We gave him a month off in the pasture. Picked him back up and did a week in the pessoa and Then working through poles and did stride control. Opening and closing his stride under saddle. Doing serpentines, spirals etc... and he was a different horse. Though we never jumped him again. He did turn into a decent lower level dressage horse.

Now as I previously said. Pessoa is not to be used in untrained hands. 

I would use the veinna draw reins and adjust them so they are just kind of "there" to stop him from having his head in the clouds and work on moving him forward. Once you get the forward slowly adjust the reins so they ask him to come down. But still move FORWARD. No western pleasure pony jog. A true forward gait. 

Then maybe do some long lines and start using poles.

Forward first, everything else will follow. Thats just my opinion though. And as you already know. Everyone has a different opinion and different ideas. Its a matter of taking what you want and putting it together to find what works for you. It sounds like you have a great trainer. So you are in the right direction.


----------



## Cinnys Whinny (Apr 10, 2010)

Getting proper poles is a big goal of mine. I had no problem at my other stables, but the one I moved Cinny to last July isn't quite what the owners made it out to be and I am now on waiting lists for others, including my old one. But I digress.

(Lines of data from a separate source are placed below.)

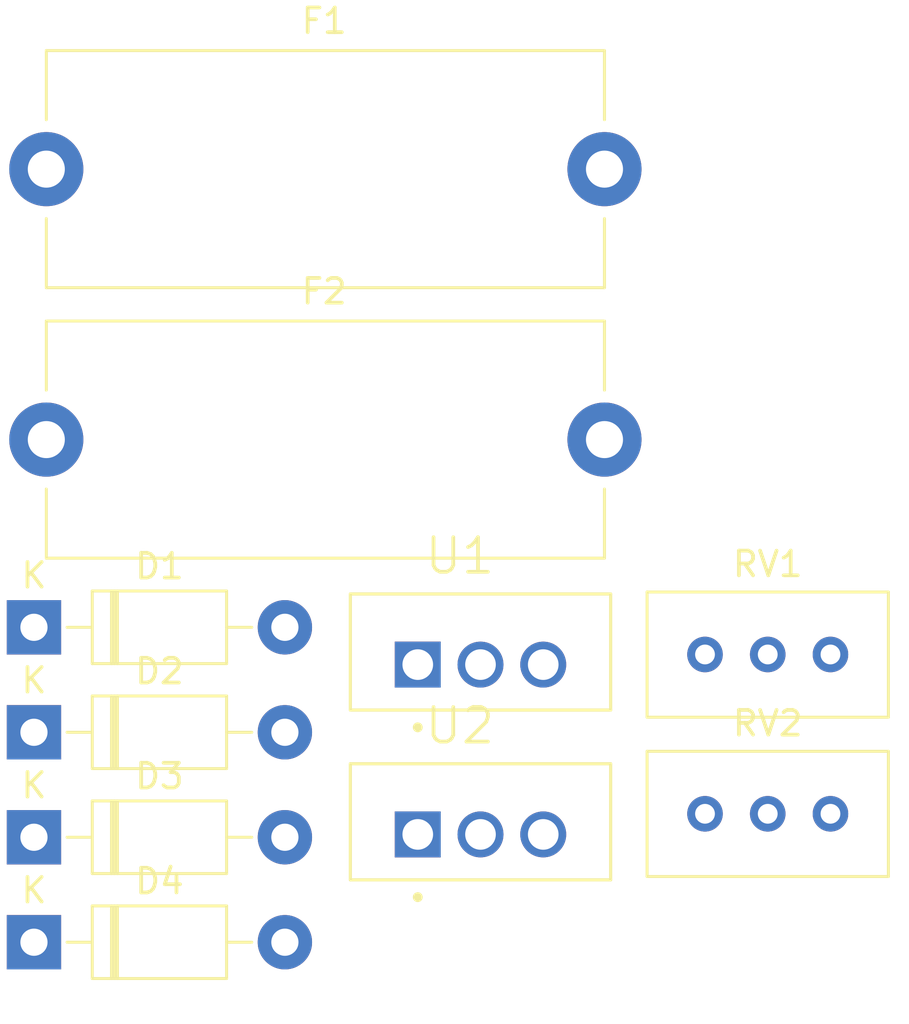
<source format=kicad_pcb>
(kicad_pcb
	(version 20240108)
	(generator "pcbnew")
	(generator_version "8.0")
	(general
		(thickness 1.6)
		(legacy_teardrops no)
	)
	(paper "A4")
	(layers
		(0 "F.Cu" signal)
		(31 "B.Cu" signal)
		(32 "B.Adhes" user "B.Adhesive")
		(33 "F.Adhes" user "F.Adhesive")
		(34 "B.Paste" user)
		(35 "F.Paste" user)
		(36 "B.SilkS" user "B.Silkscreen")
		(37 "F.SilkS" user "F.Silkscreen")
		(38 "B.Mask" user)
		(39 "F.Mask" user)
		(40 "Dwgs.User" user "User.Drawings")
		(41 "Cmts.User" user "User.Comments")
		(42 "Eco1.User" user "User.Eco1")
		(43 "Eco2.User" user "User.Eco2")
		(44 "Edge.Cuts" user)
		(45 "Margin" user)
		(46 "B.CrtYd" user "B.Courtyard")
		(47 "F.CrtYd" user "F.Courtyard")
		(48 "B.Fab" user)
		(49 "F.Fab" user)
		(50 "User.1" user)
		(51 "User.2" user)
		(52 "User.3" user)
		(53 "User.4" user)
		(54 "User.5" user)
		(55 "User.6" user)
		(56 "User.7" user)
		(57 "User.8" user)
		(58 "User.9" user)
	)
	(setup
		(pad_to_mask_clearance 0)
		(allow_soldermask_bridges_in_footprints no)
		(pcbplotparams
			(layerselection 0x00010fc_ffffffff)
			(plot_on_all_layers_selection 0x0000000_00000000)
			(disableapertmacros no)
			(usegerberextensions no)
			(usegerberattributes yes)
			(usegerberadvancedattributes yes)
			(creategerberjobfile yes)
			(dashed_line_dash_ratio 12.000000)
			(dashed_line_gap_ratio 3.000000)
			(svgprecision 4)
			(plotframeref no)
			(viasonmask no)
			(mode 1)
			(useauxorigin no)
			(hpglpennumber 1)
			(hpglpenspeed 20)
			(hpglpendiameter 15.000000)
			(pdf_front_fp_property_popups yes)
			(pdf_back_fp_property_popups yes)
			(dxfpolygonmode yes)
			(dxfimperialunits yes)
			(dxfusepcbnewfont yes)
			(psnegative no)
			(psa4output no)
			(plotreference yes)
			(plotvalue yes)
			(plotfptext yes)
			(plotinvisibletext no)
			(sketchpadsonfab no)
			(subtractmaskfromsilk no)
			(outputformat 1)
			(mirror no)
			(drillshape 1)
			(scaleselection 1)
			(outputdirectory "")
		)
	)
	(net 0 "")
	(net 1 "unconnected-(D1-A-Pad2)")
	(net 2 "unconnected-(D1-K-Pad1)")
	(net 3 "unconnected-(D2-K-Pad1)")
	(net 4 "unconnected-(D2-A-Pad2)")
	(net 5 "unconnected-(D3-A-Pad2)")
	(net 6 "unconnected-(D3-K-Pad1)")
	(net 7 "unconnected-(D4-A-Pad2)")
	(net 8 "unconnected-(D4-K-Pad1)")
	(net 9 "unconnected-(F1-Pad1)")
	(net 10 "Net-(U1-VIN)")
	(net 11 "Net-(U2-VIN)")
	(net 12 "unconnected-(F2-Pad1)")
	(net 13 "GND")
	(net 14 "Net-(U1-ADJ)")
	(net 15 "Net-(U1-VOUT)")
	(net 16 "Net-(U2-VOUT)")
	(net 17 "Net-(U2-ADJ)")
	(footprint "Diode_THT:D_DO-41_SOD81_P10.16mm_Horizontal" (layer "F.Cu") (at 43.95 48.38))
	(footprint "Potentiometer_THT:Potentiometer_Bourns_3296W_Vertical" (layer "F.Cu") (at 76.2 36.73))
	(footprint "LM338T:TO254P1054X470X1955-3" (layer "F.Cu") (at 62.03 37.14))
	(footprint "Potentiometer_THT:Potentiometer_Bourns_3296W_Vertical" (layer "F.Cu") (at 76.2 43.18))
	(footprint "Diode_THT:D_DO-41_SOD81_P10.16mm_Horizontal" (layer "F.Cu") (at 43.95 35.63))
	(footprint "Fuse:Fuseholder_Cylinder-5x20mm_Stelvio-Kontek_PTF78_Horizontal_Open" (layer "F.Cu") (at 44.45 17.08))
	(footprint "LM338T:TO254P1054X470X1955-3" (layer "F.Cu") (at 62.03 44.015))
	(footprint "Diode_THT:D_DO-41_SOD81_P10.16mm_Horizontal" (layer "F.Cu") (at 43.95 39.88))
	(footprint "Fuse:Fuseholder_Cylinder-5x20mm_Stelvio-Kontek_PTF78_Horizontal_Open" (layer "F.Cu") (at 44.45 28.03))
	(footprint "Diode_THT:D_DO-41_SOD81_P10.16mm_Horizontal" (layer "F.Cu") (at 43.95 44.13))
)

</source>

The poles at my current barn are hollow 8 inch pvc pipe cut into 5 foot lengths. Needless to say they fly several feet if they are very lightly tapped. For this reason I don't use them. I just don't think it's worth the danger. I have been keeping my eye at our local community recycle place (where people take things like cupboards, tables, fencing, flooring to be recycled when they remodel their homes) for some poles or even vintage round fence posts to redo that would be safer to use. But for now, we have no hills, and no cavelletti...and nothing to make a SAFE 1 foot cross rail to lunge him over either...just hollow pvc.


----------



## NBEventer (Sep 15, 2012)

Ugh I hate those hallow pvc poles. I wonder if you would be able to fill them with sand or something? 

In the mean time go for a walk through the woods... you would be surprised what you would find laying around that would work as a pole. It doesn't need to be the same thickness and shape. As long as its long and reasonibly straight with some weight its good to go.


----------



## Cinnys Whinny (Apr 10, 2010)

NBEventer said:


> Ugh I hate those hallow pvc poles. I wonder if you would be able to fill them with sand or something?
> 
> In the mean time go for a walk through the woods... you would be surprised what you would find laying around that would work as a pole. It doesn't need to be the same thickness and shape. As long as its long and reasonibly straight with some weight its good to go.


Sadly, new stable has no trails near it, no woods, no hills, no nothing. It was more economical and closer to our house but I am finding that lack of riding area really isn't worth the savings  Basically I have a tiny arena in which I compete with lessons no matter what time of day it is. A gravel road that tears up Cinny's hooves, or neighboring corn fields and hope that whomever owns them doesn't flip out if they catch me riding there  I can't wait till warmer weather when people will be moving their horses out of the stables at back to their own homes LOL. That's the cycle here in my area...when it gets cold people move their horses to nearby stables and board and during warm weather have them at home living on pasture. I waited too late to try to move again so I'm stuck on 5 waiting lists instead.


----------